“There was no other way of expressing the uncanny, overpowering, ‘demonic’ character of the power of sin, than by seeing this too as a work of Yahweh [God], even if one executed in anger (J. Köberle).”
We thus find a series of human events explicated by Scripture through the notion of psychic invasion. God directly intervenes in Pharaoh’s inner deliberations, “hardening his heart” in order to demonstrate his divine might (Exodus 10:1). God also hardens the heart of Sihon, king of the Amorites (Deuteronomy 2:30), and applies the same divine strategy to the Canaanites (Joshua 11:20).
Conversely, God does not permit Abimelech, king of Gerar, to sin with Abraham’s wife Sarah (Genesis 20:6). In an encounter with Saul, David suggests that it may have been the Lord who has incited Saul against him (I Samuel 26:19), and when the Lord’s anger is kindled against Israel, we are told that he incites David to number Israel and Judah (II Samuel 24:1).

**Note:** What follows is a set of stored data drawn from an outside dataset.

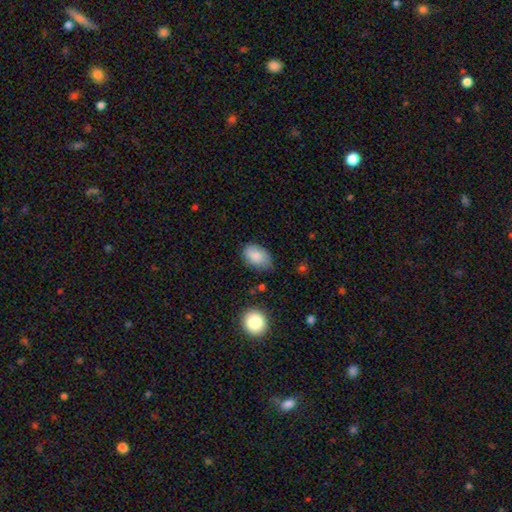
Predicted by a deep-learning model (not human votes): Smooth or featured? Predicted: smooth (p=0.85). How rounded? Predicted: in between (p=0.89). Merging? Predicted: none (p=0.64).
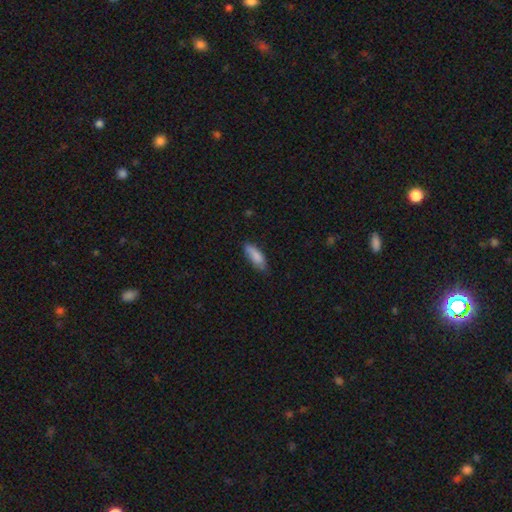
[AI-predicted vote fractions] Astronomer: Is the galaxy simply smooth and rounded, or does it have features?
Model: smooth — 85%.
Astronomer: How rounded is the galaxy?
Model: in between — 61% (runner-up: cigar-shaped, 37%).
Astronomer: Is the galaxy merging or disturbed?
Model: none — 70%.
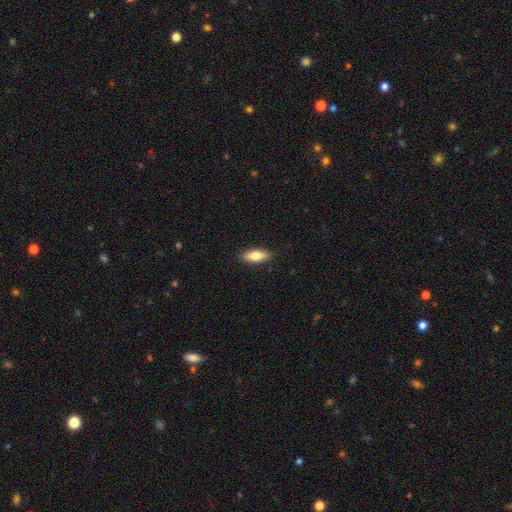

Living With the Contradiction
On the other hand, the Deuteronomist emphasizes the crucial significance of human choice and its consequent culpability when it has gone astray (Deuteronomy 30:19‑20). Nonetheless, Scripture makes no attempt to harmonize the moral freedom of the individual with God’s effective action in all things, but remains content to affirm both.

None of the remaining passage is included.